Wednesday April 24, 2024
PONY
Review

PONY

By Diana Simmonds
May 31 2023

PONY, Griffin Theatre Company at the SBW Stables Theatre, 12 May-17 June 2023. Photography by Brett Boardman: Briallen Clarke

In 1979, when Marianne Faithfull sang The Ballad of Lucy Jordan, it was an excoriating vision of female desolation as, “…At the age of thirty-seven / She realised she'd never / Ride through Paris in a sports car / With the warm wind in her hair / So she let the phone keep ringing / And she sat there softly singing / Little nursery rhymes she'd memorised / In her daddy's easy chair…”

Now, in 2023, Eloise Snape follows a similar path but with a thrillingly different outcome. At the age of 37 her alter ego Hazel is at a beginning, rather than an end and her nursery rhymes are solemnly intoned by Mrs Sparkles at Glebe Library Rhyme Time. (Actual singing is forbidden because of Covid and Hazel – newly pregnant and terrified – finds solace in the recitation of such kiddy-pleasers as “Indy Wincy Spider” and “The Wheels on the Bus go Round and Round…”)

Whether there was redemption for Lucy Jordan, as she was driven away by men in white coats, we’ll never know, but forty-something years on we discover, over Pony’s 95 action-packed minutes that despite everything, things are going to be better for Hazel. Is it because Hazel is telling her own story? Owning her failings, imagined and otherwise? That she can do so and that life for women really has changed (particularly if they’re white and middle class, or at least aspiring)?

PONY

Happily, Snape has approached Hazel’s predicament – of wanting to be pregnant but also being profoundly dubious of what it will mean for her – with buckets of sass, hard-won wisdom and cartloads of the sharpest wit and humour. The result is simultaneously hilarious and shocking as Hazel has casual sex, breaks dicks, drinks her way through pregnancy and in all ways throws shade on the currently politically correct rules of motherhood.

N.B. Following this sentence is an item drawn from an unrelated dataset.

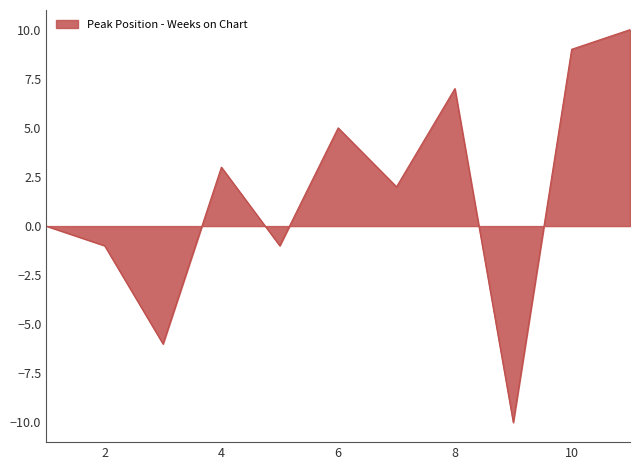

What is the difference between the maximum and minimum values?

20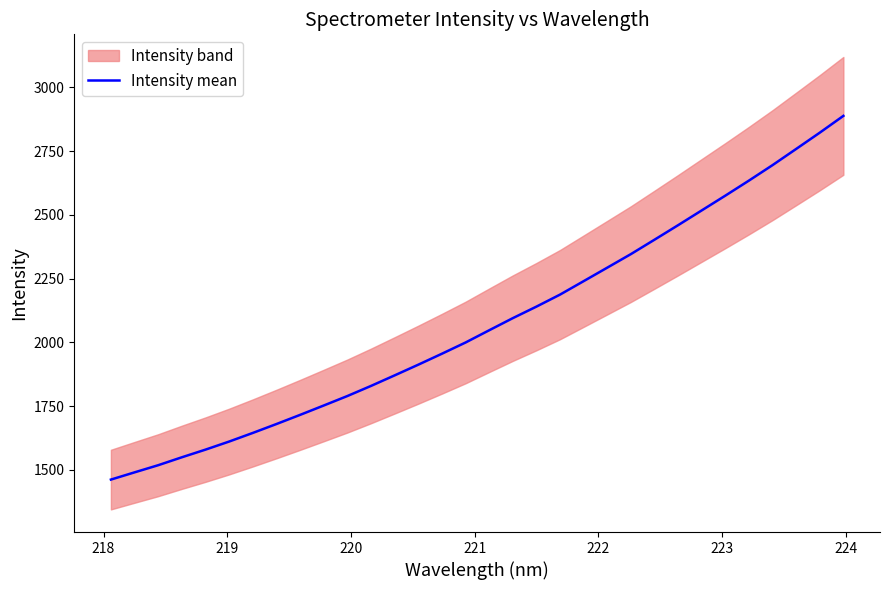

What is the highest value of the Intensity mean series?

2888.1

There are frequent gasps and guffaws from female members of the audience (catch-up on Tuesday, 30 May) as Hazel says and does many things we may dream of but don’t dare. As performed by Briallen Clarke, with unstoppable dynamism and comic timing both subtle and broad, the many characters in Hazel’s world are vivid and range between gloriously funny and deeply awful, but always real.

Nevertheless, even with multiple characters, a one-person play can be a difficult undertaking, but director Anthea Williams shapes the physical action and nuances of Clarke’s scintillating performance around set designer Isabel Hudson’s bright pink rocking horse-come-carousel pony. Consequently attention rarely slips (a five minute edit could improve an otherwise glittering script). Glittering too are Hudson’s backdrop of a mosaic nitery wall, a disco ball and Hazel’s gaudy, rhinestone cowgirl outfit. (All made extra glitzy or poignant by lighting designer Verity Hampson).

PONY

The huge pink pony, whose carousel pole of course lends itself to pole dancing, is Hazel’s companion throughout as composer and sound designer Me-Lee Hay punctuates the action with effects and the soundtrack of a 37-year-old’s life. Genuwine’s “Pony” also has a lot to do with illustrating Hazel’s predicament as a woman who is not only unsure of her ability to be maternal, but also is afraid she will lose her hard-won freedom and sexual self.

Snape’s insights into being female, scared and wanting it all are as revelatory as they are honest, excruciating and funny. The men in the audience didn’t appear to wriggle too much, despite the explicit horrors of penile fracture (splendid eye-watering SFX), and it would be hard to remain unmoved or unamused by the mix of Hazel/Eloise/Briallen’s vulnerability and rude girl spirit. Totally recommended.